Since Fragment and CompiledFragment is 1:1 mapping, I think it is important to keep their implementation aligned

I think the fragment and the fragmentcompiler are pretty well aligned, but I don't think duplicating the fragment structure in the final CompiledFragmentImpl is a good idea.

The reason is captured pretty well in the essay "Parse, don't validate". Through compilation here we want to examine the config and establish that we can apply this configuration efficiently, and without any more errors. The type-driven way to do that is to emit a function that applies the configuration and whose signature doesn't allow for errors.

https://lexi-lambda.github.io/blog/2019/11/05/parse-don-t-validate/

clang-tools-extra/clangd/ConfigFragment.h
35

Agree, it seems backwards - this is the one thing that seemed cleaner about the old factoring.
But it does appear that everything is in the right file, the dependency is needed, and a (circular) dependency in the other direction won't be needed so... maybe we can live with it?

The way I think of it is that ConfigProvider is defining an entirely abstract interface that ConfigFragment is implementing.
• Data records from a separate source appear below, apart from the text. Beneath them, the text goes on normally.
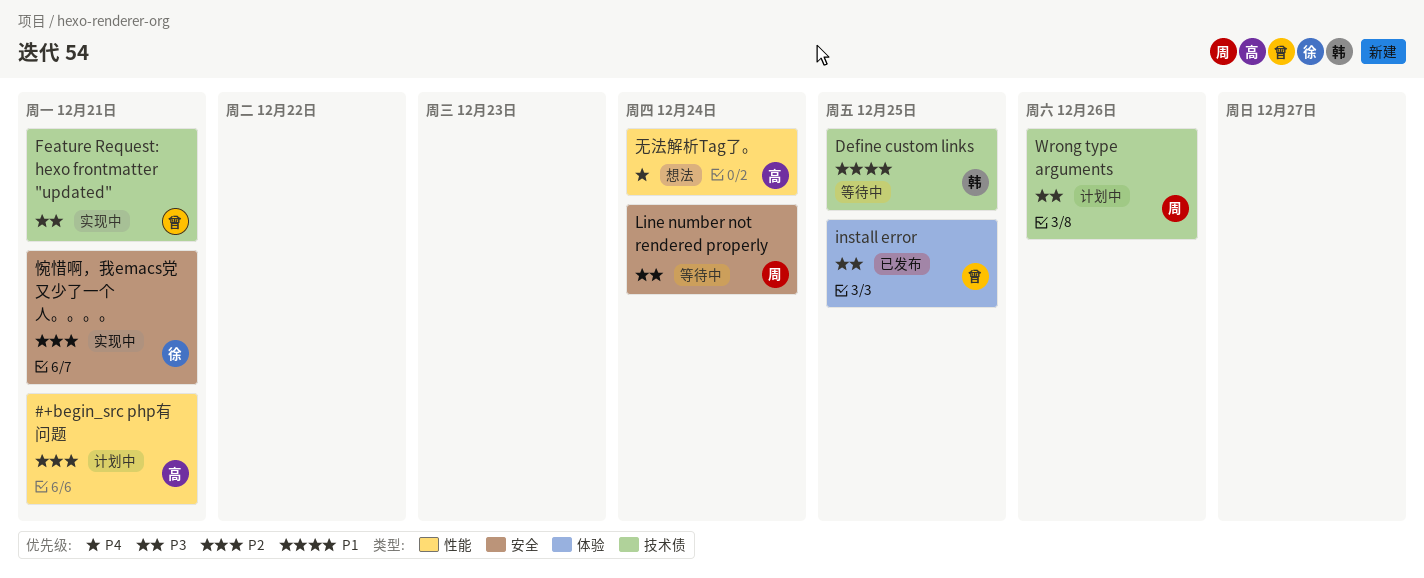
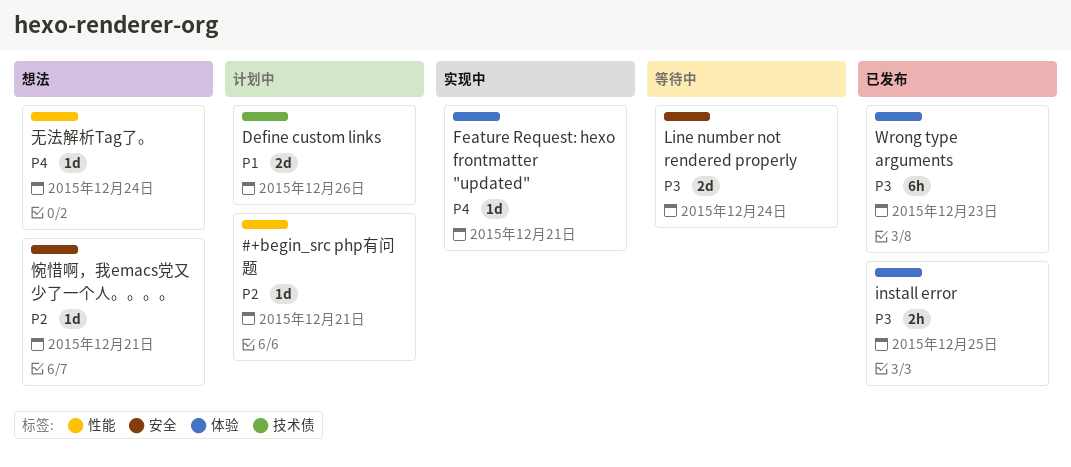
Define custom links, status: 等待中 -> 计划中
Define custom links, due: Dec 25 -> Dec 26
Feature Request: hexo frontmatter "updated", priority: P3 -> P4
Feature Request: hexo frontmatter "updated", label: 技术债 -> 体验
Wrong type arguments, status: 计划中 -> 已发布
Wrong type arguments, label: 技术债 -> 体验
Wrong type arguments, due: Dec 26 -> Dec 23
惋惜啊，我emacs党又少了一个人。。。。, status: 实现中 -> 想法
hokein accepted this revision.Jun 30 2020, 11:52 PM

Thanks, looks good.

clang-tools-extra/clangd/ConfigCompile.cpp
47

that sounds good.

66

oh, I think I understand how the design is driven like this now. that makes sense.

I think it would be helpful to add some documentation (and give a concrete config example, the example you gave is good enough) for CompiledFragmentImpl::Conditions.
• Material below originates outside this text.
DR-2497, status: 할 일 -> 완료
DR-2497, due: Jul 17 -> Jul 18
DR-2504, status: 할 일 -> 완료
clang-tools-extra/clangd/ConfigFragment.h
100–101

I think this comment is important, but it is a bit vague (not quite friendly to readers without much config context), we might want to refine it -- would be nice to clearly state what's a condition, e.g. "PathMatch" is a condition, "Platform" is a condition.

maybe separate the rename to a separate patch, but up to you.

109

nit: maybe explicitly spell this is an OR match.

This revision is now accepted and ready to land.Jun 30 2020, 11:52 PM
sammccall marked 8 inline comments as done.Jul 1 2020, 1:04 AM

Thanks a lot for the review, I think this is a lot better now.
And particularly on where docs are lacking - I'm happy to write comments but it's hard for me to know which bits are least clear.

clang-tools-extra/clangd/ConfigFragment.h
100–101

Updated comment to tie the concept of conditions to the contents of the If block, and added an example for the OR matching.

109

I'd prefer not to do this explicitly in each condition, as it's hard to get across in a couple of words and I think it'd hurt readability overall to repeat it so much.

This revision was automatically updated to reflect the committed changes.
sammccall marked an inline comment as done.